Bahkan, di ujung Jalan RS Fatmawati yang berbatasan dengan Jalan TB Simatupang, tidak ada akses trotoar sama sekali. Di sepanjang jalan itu, sedang dibangun saluran drainase sehingga bagian atasnya masih dibiarkan menjadi lubang menganga. Pejalan kaki harus berdesakan dengan sepeda motor dan mobil.
”Ini padahal tinggal menghitung hari untuk pengoperasian MRT secara komersial, tapi kok masih ada 1 persen masalah terutama soal fasilitas pendukung bagi pejalan kaki. Seharusnya, masalah ini diselesaikan terlebih dahulu,” ujar Alfred Sitorus, anggota KoPK.
Kondisi paling parah berada di zona 3, yaitu Stasiun Fatmawati hingga Lebak Bulus. Di zona ini, kualitas trotoar sangat mengkhawatirkan secara fisik. Lebar trotoar di bawah Stasiun Fatmawati kurang dari satu meter. Trotoar juga dibuat dengan desain tinggi tanpa ramp yang sangat tidak ramah pejalan kaki dan ibu hamil.
”Yang paling parah itu trotoar dari Stasiun Fatmawati ke Lebak Bulus. Di situ trotoarnya sempit, hanya satu-tiga langkah kaki, tinggi, dan tidak dilengkapi ramp,” lanjut Sandy.
Trotoar dari Stasiun Fatmawati pun tidak terintegrasi dengan baik dengan stasiun terdekat, yaitu Stasiun Cipete Raya. Jika ingin berjalan kaki ke arah Stasiun Cipete Raya, pejalan kaki harus menyeberang cukup berbahaya di perempatan TB Simatupang.
Yang paling parah itu trotoar dari Stasiun Fatmawati ke Lebak Bulus. Di situ trotoarnya sempit, hanya satu-tiga langkah kaki, tinggi, dan tidak dilengkapi ramp.
Setelah itu, di Jalan RS Fatmawati yang berada dekat pintu keluar tol Fatmawati, belum tersedia trotoar. Trotoar masih berbentuk lubang menganga karena digunakan untuk membangun saluran air. Kondisi ini terpantau sepanjang sekitar 1 kilometer hingga ke arah ITC Fatmawati.

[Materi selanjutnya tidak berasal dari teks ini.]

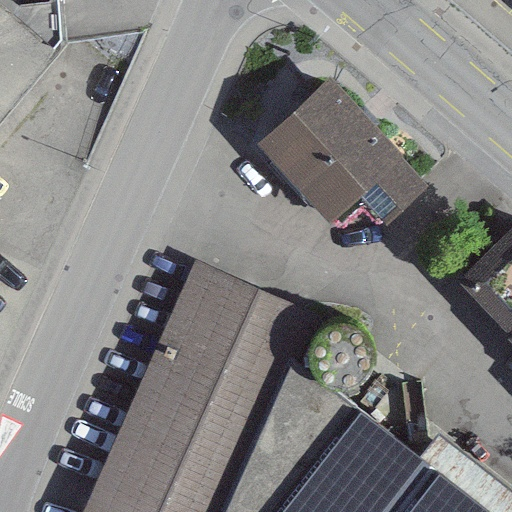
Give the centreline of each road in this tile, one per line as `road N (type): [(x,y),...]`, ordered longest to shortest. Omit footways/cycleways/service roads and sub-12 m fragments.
road 1 (residential): [(192,0),(87,243),(0,505)]
road 2 (secondary): [(355,0),(511,131)]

KoPK mengapresiasi keberhasilan Pemprov DKI dalam membangun moda transportasi massal yang memudahkan mobilitas pejalan kaki di wilayah Jakarta. Namun, ternyata masih ada 1 persen pekerjaan yang belum selesai, yaitu penyediaan fasilitas integrasi dan pendukung pejalan kaki.
”Untuk itu, kami meminta Presiden RI dan Gubernur DKI mengkaji kembali operasionalisasi MRT karena aksesibilitas penumpang sebagai prasyarat MRT dapat beroperasi dengan baik belum tersedia. Alangkah hebatnya bisa membangun MRT tetapi fasilitasnya luput,” ujar Alfred.
KoPK juga mendesak Pemprov DKI supaya dapat menegakkan hukum di trotoar sepanjang jalur MRT. Sebab, masih banyak pelanggaran terjadi, seperti trotoar menjadi tempat parkir dan pada saat macet kendaraan masih naik ke trotoar.
Hal ini sangat membahayakan pejalan kaki yang mengakses trotoar tersebut. Jika pelanggaran itu terus dibiarkan, keamanan dan kenyamanan pejalan kaki akan terabaikan. Hal itu akan berpengaruh pada kesediaan dan kenyamanan pejalan kaki saat menggunakan MRT.